A cliché, I suppose, but I speak as someone who was heading rapidly into the realms of spectator-sport cynicism: someone who was sick of hearing about how many days it was to London 2012 and never even considered trying for a ticket; who felt increasingly uncomfortable about the number of “England” players, in both cricket and rugby union, who were born somewhere in southern Africa; who had found he didn’t really understand his favourite sport any more (rugby union again); who couldn’t care less whether Harry or Woy got the England job and who feared for Andy Murray’s sanity as he became Britain’s great hope again for a very intense couple of weeks.
But now I feel my enthusiasm is rising just a bit; maybe just enough to get me through now the Olympics are finally nearly upon us. It’s certainly enough for me to take a slightly less jaded look at the wider impact of sport and conclude that, despite everything, it is generally positive. More than that, we need it.
The last great outbreak of sporting enthusiasm was, of course, Murraymania, which is rapidly receding as Wimbledon fades into our collective memory. Our man lost at the last gasp, though this was surely more down to the excellence of Roger Federer than any failings on Murray’s part.
But Murray still provided a focus, someone for people to get behind and forget their mundane or troubled lives.
This was what sport can do; providing an opportunity for people to give vent to passion and enthusiasm, to get out of themselves and put everything into someone else’s great quest.
Just imagine the impact if he’d actually won, you may say. True, but even if he had the effect would still be fading now. Sporting lifts are always temporary, as everyday problems return to haunt us and another potential sporting high comes on the horizon to offer new distractions. Even the 1966 World Cup is remembered now more because of our regret at never repeating the feat than for the joy of actually winning.
That’s something for the cynic to pick on; sport’s effects don’t last, like a drug, and you need new highs to keep coming along. This is shamelessly exploited by those who profit from our sporting mania. Indeed, isn’t the whole thing a kind of opiate of the masses, designed to keep us quiet while the crooks at the top rip us off yet again?
And, after all that, even if Murray had won or Woy’s boys had been crowned kings of Europe the economic outlook would still be dire, the crooks would still be in charge and it would probably still be raining outside.
Well, at least some of that may be true. But it’s precisely because we have to wake up and face those problems that we need the escapism of sport to give us a bit of respite. The lift is temporary, but it’s better than none at all.
As for all the scandals and corruption in organised sport, plus the bad behaviour and selfishness of some of its better-paid “stars” – well, maybe we need that too.
Maybe we need all the negative and ridiculous stuff in sport to remind us that it is actually just a distraction and not the answer to all our dreams, that we have real life to get on with too. Getting too serious, and too tribal, about sport just undermines the while thing.
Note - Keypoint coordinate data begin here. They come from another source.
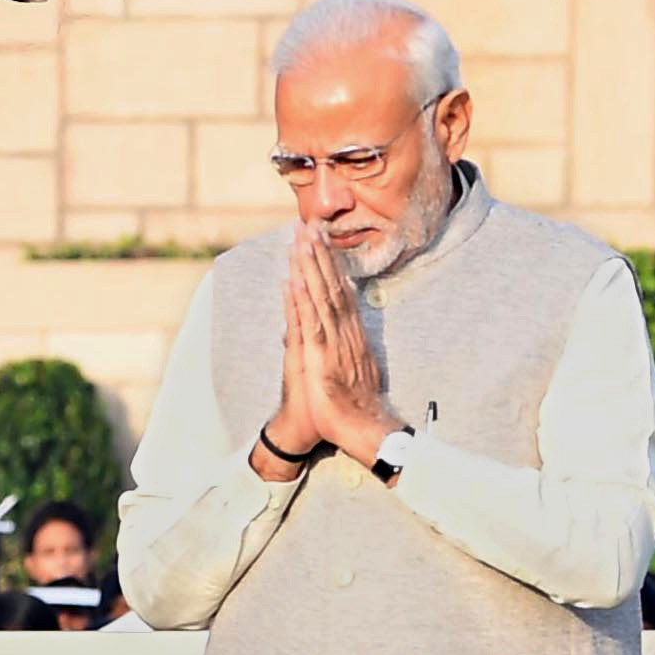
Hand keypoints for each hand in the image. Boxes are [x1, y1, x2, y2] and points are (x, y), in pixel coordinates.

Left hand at [285, 224, 395, 464]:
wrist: (359, 428)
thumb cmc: (350, 403)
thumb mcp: (347, 368)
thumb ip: (339, 346)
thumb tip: (331, 328)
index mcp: (351, 334)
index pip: (339, 291)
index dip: (330, 264)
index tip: (320, 239)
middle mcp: (345, 332)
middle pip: (331, 286)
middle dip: (319, 255)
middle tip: (308, 226)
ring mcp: (334, 342)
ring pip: (321, 297)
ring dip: (311, 268)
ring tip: (301, 241)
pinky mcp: (321, 356)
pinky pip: (311, 322)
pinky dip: (303, 300)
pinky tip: (295, 279)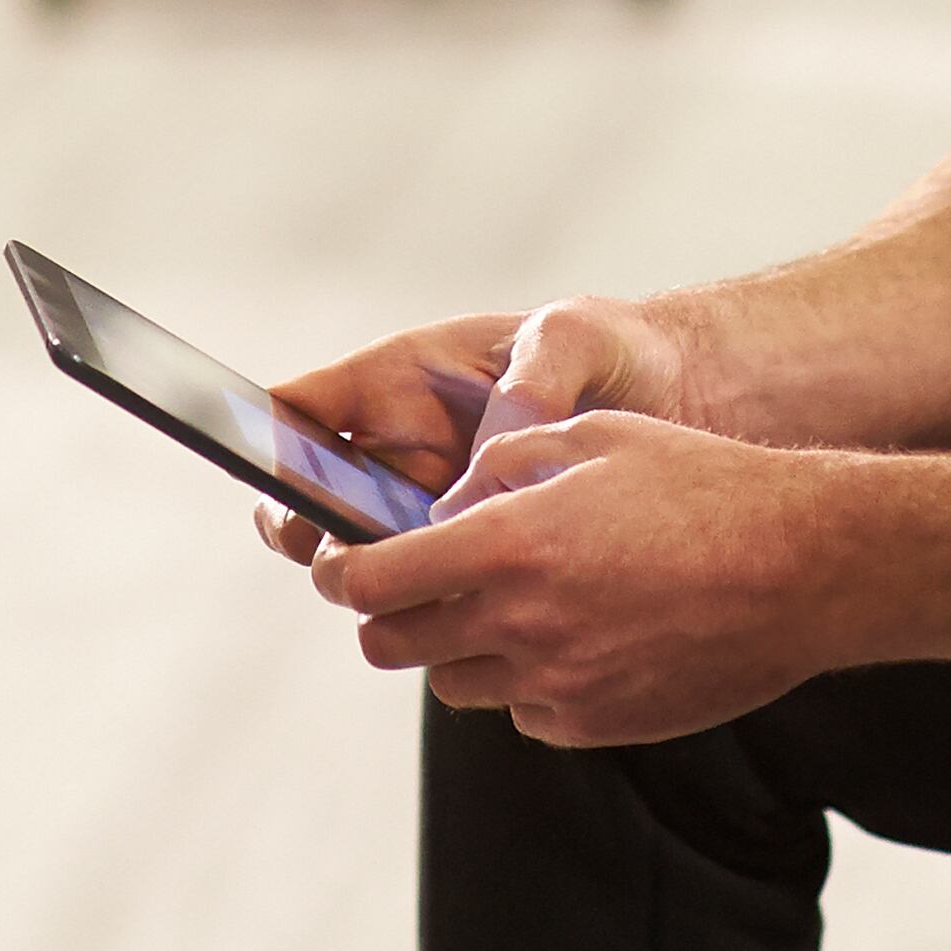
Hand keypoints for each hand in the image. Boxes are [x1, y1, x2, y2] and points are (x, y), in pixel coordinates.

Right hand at [249, 297, 697, 564]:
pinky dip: (433, 608)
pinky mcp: (471, 557)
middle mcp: (400, 449)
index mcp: (401, 381)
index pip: (300, 410)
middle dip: (313, 533)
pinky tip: (471, 612)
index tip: (282, 478)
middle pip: (309, 502)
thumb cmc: (615, 351)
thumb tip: (482, 464)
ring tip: (424, 583)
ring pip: (362, 558)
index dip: (269, 444)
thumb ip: (528, 385)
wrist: (681, 405)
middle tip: (356, 552)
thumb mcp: (575, 339)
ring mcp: (429, 508)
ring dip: (374, 579)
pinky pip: (427, 591)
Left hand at [305, 411, 867, 748]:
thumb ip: (499, 467)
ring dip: (456, 648)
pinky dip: (523, 682)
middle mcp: (521, 626)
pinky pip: (524, 713)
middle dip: (384, 615)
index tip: (340, 564)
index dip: (340, 573)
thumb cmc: (700, 485)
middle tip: (410, 585)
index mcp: (507, 547)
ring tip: (507, 604)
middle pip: (392, 646)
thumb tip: (444, 509)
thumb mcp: (589, 434)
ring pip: (455, 685)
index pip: (370, 584)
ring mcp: (559, 686)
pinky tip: (571, 637)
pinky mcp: (598, 725)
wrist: (803, 567)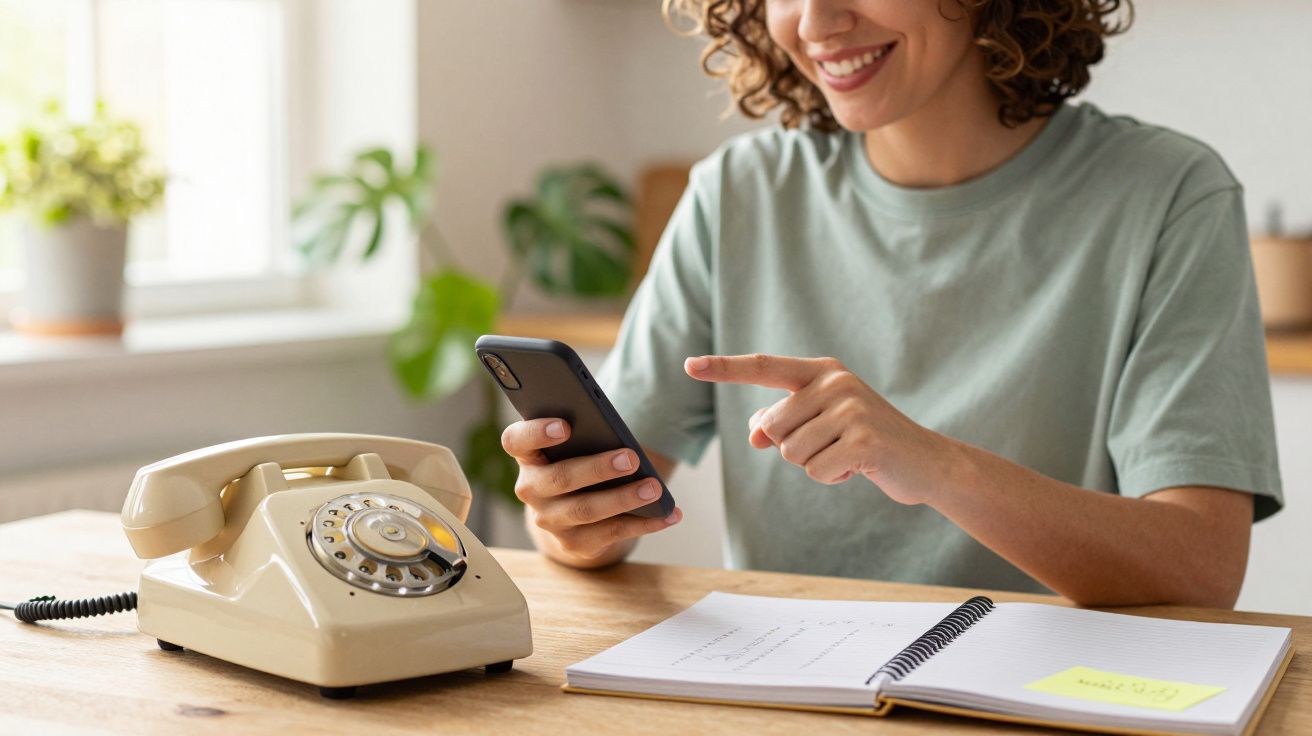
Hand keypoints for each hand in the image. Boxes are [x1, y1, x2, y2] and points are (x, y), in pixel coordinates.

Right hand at [501, 418, 681, 563]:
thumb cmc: (580, 459)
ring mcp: (549, 519)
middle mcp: (531, 489)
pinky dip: (644, 523)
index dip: (537, 433)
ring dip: (623, 499)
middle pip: (559, 478)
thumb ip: (587, 433)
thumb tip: (619, 437)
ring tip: (654, 488)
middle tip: (631, 458)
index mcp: (528, 455)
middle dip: (598, 469)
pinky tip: (669, 514)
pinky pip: (610, 534)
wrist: (574, 508)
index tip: (566, 426)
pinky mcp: (573, 543)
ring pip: (585, 510)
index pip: (516, 441)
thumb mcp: (577, 444)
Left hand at [685, 354, 949, 504]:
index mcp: (821, 371)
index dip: (724, 369)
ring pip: (790, 452)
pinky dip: (832, 478)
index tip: (689, 366)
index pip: (763, 367)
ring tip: (846, 455)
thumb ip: (783, 421)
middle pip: (772, 427)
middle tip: (832, 445)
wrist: (925, 461)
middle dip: (792, 448)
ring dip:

And my own biggest sporting lift of the year so far, which helped to push back the boundaries of my sporting cynicism?
You may be surprised to learn it was the much-maligned England footballers’ Euro-win over Sweden, a game I hadn’t meant to watch but which left me smiling after an otherwise lousy day.
Exciting and infuriating in turns, it was exactly what sport should be. Now let’s get cheering for Mo and Jessica.